*Goal*. Return the complete listing that follows, with each line reproduced exactly.

*Data in this exercise*.

---

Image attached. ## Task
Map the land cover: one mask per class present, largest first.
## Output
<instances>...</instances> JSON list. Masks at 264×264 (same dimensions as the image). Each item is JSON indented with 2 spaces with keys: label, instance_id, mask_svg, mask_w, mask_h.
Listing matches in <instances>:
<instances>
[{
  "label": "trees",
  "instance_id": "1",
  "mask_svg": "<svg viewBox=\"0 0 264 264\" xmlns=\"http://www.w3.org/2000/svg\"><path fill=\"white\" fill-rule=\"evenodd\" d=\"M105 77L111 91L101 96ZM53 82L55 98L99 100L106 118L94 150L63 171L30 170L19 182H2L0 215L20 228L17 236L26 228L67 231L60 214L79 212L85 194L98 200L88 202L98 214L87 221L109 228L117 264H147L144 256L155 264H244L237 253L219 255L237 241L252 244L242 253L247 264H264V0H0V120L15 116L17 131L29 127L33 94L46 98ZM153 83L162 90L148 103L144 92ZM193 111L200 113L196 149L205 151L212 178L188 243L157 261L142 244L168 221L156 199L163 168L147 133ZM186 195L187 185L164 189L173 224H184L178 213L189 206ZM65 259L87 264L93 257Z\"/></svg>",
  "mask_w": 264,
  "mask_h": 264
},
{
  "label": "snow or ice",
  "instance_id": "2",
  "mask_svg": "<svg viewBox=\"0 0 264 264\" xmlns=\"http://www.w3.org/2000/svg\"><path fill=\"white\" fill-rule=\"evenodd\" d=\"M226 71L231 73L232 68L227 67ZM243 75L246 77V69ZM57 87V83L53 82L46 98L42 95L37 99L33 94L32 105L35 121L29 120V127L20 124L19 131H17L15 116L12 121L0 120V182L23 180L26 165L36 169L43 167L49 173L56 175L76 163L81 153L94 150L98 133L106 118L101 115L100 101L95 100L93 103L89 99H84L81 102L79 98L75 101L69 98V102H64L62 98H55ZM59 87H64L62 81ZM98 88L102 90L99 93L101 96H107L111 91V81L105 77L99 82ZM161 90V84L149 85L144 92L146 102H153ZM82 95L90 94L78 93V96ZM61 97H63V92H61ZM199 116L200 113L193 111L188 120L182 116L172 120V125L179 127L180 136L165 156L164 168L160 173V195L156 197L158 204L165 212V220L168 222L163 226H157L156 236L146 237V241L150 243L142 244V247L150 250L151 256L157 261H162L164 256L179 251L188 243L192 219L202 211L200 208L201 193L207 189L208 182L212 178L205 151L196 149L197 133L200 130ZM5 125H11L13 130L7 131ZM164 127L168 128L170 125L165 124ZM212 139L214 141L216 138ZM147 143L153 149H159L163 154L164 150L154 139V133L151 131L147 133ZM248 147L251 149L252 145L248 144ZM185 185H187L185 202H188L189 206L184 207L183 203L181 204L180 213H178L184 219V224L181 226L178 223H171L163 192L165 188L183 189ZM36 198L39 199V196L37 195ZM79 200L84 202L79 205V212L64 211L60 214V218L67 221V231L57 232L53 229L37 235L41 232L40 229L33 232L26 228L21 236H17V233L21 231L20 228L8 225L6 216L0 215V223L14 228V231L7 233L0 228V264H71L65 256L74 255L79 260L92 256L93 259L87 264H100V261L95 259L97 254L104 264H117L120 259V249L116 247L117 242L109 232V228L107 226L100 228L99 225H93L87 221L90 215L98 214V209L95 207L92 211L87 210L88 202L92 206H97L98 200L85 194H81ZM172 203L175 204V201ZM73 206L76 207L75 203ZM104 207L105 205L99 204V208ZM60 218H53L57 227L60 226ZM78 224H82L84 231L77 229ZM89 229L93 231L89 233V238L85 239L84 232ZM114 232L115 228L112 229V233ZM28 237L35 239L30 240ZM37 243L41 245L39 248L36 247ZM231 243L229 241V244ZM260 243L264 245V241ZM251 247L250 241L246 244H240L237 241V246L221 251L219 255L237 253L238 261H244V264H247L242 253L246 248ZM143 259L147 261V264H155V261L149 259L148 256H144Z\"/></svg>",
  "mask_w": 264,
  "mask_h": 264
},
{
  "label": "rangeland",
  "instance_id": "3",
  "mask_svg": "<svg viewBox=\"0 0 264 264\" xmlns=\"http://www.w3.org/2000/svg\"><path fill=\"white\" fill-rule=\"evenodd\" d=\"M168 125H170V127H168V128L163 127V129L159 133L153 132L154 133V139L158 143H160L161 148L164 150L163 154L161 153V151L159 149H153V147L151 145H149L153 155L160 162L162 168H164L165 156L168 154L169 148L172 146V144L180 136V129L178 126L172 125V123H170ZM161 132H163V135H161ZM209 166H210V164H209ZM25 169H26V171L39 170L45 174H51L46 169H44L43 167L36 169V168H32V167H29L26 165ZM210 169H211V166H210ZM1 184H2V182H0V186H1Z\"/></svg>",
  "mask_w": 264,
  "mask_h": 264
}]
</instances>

---

*Task result*.
Image attached. ## Task
Map the land cover: one mask per class present, largest first.
## Output
<instances>...</instances> JSON list. Masks at 264×264 (same dimensions as the image). Each item is JSON indented with 2 spaces with keys: label, instance_id, mask_svg, mask_w, mask_h.
Listing matches in <instances>:
<instances>
[{
  "label": "trees",
  "instance_id": "1",
  "mask_svg": "<svg viewBox=\"0 0 264 264\" xmlns=\"http://www.w3.org/2000/svg\"><path fill=\"white\" fill-rule=\"evenodd\" d=\"M105 77L111 91L101 96ZM53 82L55 98L99 100L106 118L94 150L63 171L30 170L19 182H2L0 215L20 228L17 236L26 228L67 231L60 214L79 212L85 194L98 200L88 202L98 214L87 221L109 228L117 264H147L144 256L155 264H244L237 253L219 255L237 241L252 244L242 253L247 264H264V0H0V120L15 116L17 131L29 127L33 94L46 98ZM153 83L162 90L148 103L144 92ZM193 111L200 113L196 149L205 151L212 178L188 243L157 261L142 244L168 221L156 199L163 168L147 133ZM186 195L187 185L164 189L173 224H184L178 213L189 206ZM65 259L87 264L93 257Z\"/></svg>",
  "mask_w": 264,
  "mask_h": 264
},
{
  "label": "snow or ice",
  "instance_id": "2",
  "mask_svg": "<svg viewBox=\"0 0 264 264\" xmlns=\"http://www.w3.org/2000/svg\"><path fill=\"white\" fill-rule=\"evenodd\" d=\"M226 71L231 73L232 68L227 67ZM243 75L246 77V69ZM57 87V83L53 82L46 98L42 95L37 99L33 94L32 105L35 121L29 120V127L20 124L19 131H17L15 116L12 121L0 120V182L23 180L26 165L36 169L43 167L49 173L56 175L76 163L81 153L94 150L98 133L106 118L101 115L100 101L95 100L93 103L89 99H84L81 102L79 98L75 101L69 98V102H64L62 98H55ZM59 87H64L62 81ZM98 88L102 90L99 93L101 96H107L111 91V81L105 77L99 82ZM161 90V84L149 85L144 92L146 102H153ZM82 95L90 94L78 93V96ZM61 97H63V92H61ZM199 116L200 113L193 111L188 120L182 116L172 120V125L179 127L180 136L165 156L164 168L160 173V195L156 197L158 204L165 212V220L168 222L163 226H157L156 236L146 237V241L150 243L142 244V247L150 250L151 256L157 261H162L164 256L179 251L188 243L192 219L202 211L200 208L201 193L207 189L208 182L212 178L205 151L196 149L197 133L200 130ZM5 125H11L13 130L7 131ZM164 127L168 128L170 125L165 124ZM212 139L214 141L216 138ZM147 143L153 149H159L163 154L164 150L154 139V133L151 131L147 133ZM248 147L251 149L252 145L248 144ZM185 185H187L185 202H188L189 206L184 207L183 203L181 204L180 213H178L184 219V224L181 226L178 223H171L163 192L165 188L183 189ZM36 198L39 199V196L37 195ZM79 200L84 202L79 205V212L64 211L60 214V218L67 221V231L57 232L53 229L37 235L41 232L40 229L33 232L26 228L21 236H17V233L21 231L20 228L8 225L6 216L0 215V223L14 228V231L7 233L0 228V264H71L65 256L74 255L79 260L92 256L93 259L87 264H100V261L95 259L97 254L104 264H117L120 259V249L116 247L117 242L109 232V228L107 226L100 228L99 225H93L87 221L90 215L98 214V209L95 207L92 211L87 210L88 202L92 206H97L98 200L85 194H81ZM172 203L175 204V201ZM73 206L76 207L75 203ZM104 207L105 205L99 204V208ZM60 218H53L57 227L60 226ZM78 224H82L84 231L77 229ZM89 229L93 231L89 233V238L85 239L84 232ZM114 232L115 228L112 229V233ZM28 237L35 239L30 240ZM37 243L41 245L39 248L36 247ZM231 243L229 241V244ZM260 243L264 245V241ZM251 247L250 241L246 244H240L237 241V246L221 251L219 255L237 253L238 261H244V264H247L242 253L246 248ZM143 259L147 261V264H155V261L149 259L148 256H144Z\"/></svg>",
  "mask_w": 264,
  "mask_h": 264
},
{
  "label": "rangeland",
  "instance_id": "3",
  "mask_svg": "<svg viewBox=\"0 0 264 264\" xmlns=\"http://www.w3.org/2000/svg\"><path fill=\"white\" fill-rule=\"evenodd\" d=\"M168 125H170V127H168V128L163 127V129L159 133L153 132L154 133V139L158 143H160L161 148L164 150L163 154L161 153V151L159 149H153V147L151 145H149L153 155L160 162L162 168H164L165 156L168 154L169 148L172 146V144L180 136V129L178 126L172 125V123H170ZM161 132H163V135H161ZM209 166H210V164H209ZM25 169H26V171L39 170L45 174H51L46 169H44L43 167L36 169V168H32V167H29L26 165ZM210 169H211V166H210ZM1 184H2V182H0V186H1Z\"/></svg>",
  "mask_w": 264,
  "mask_h": 264
}]
</instances>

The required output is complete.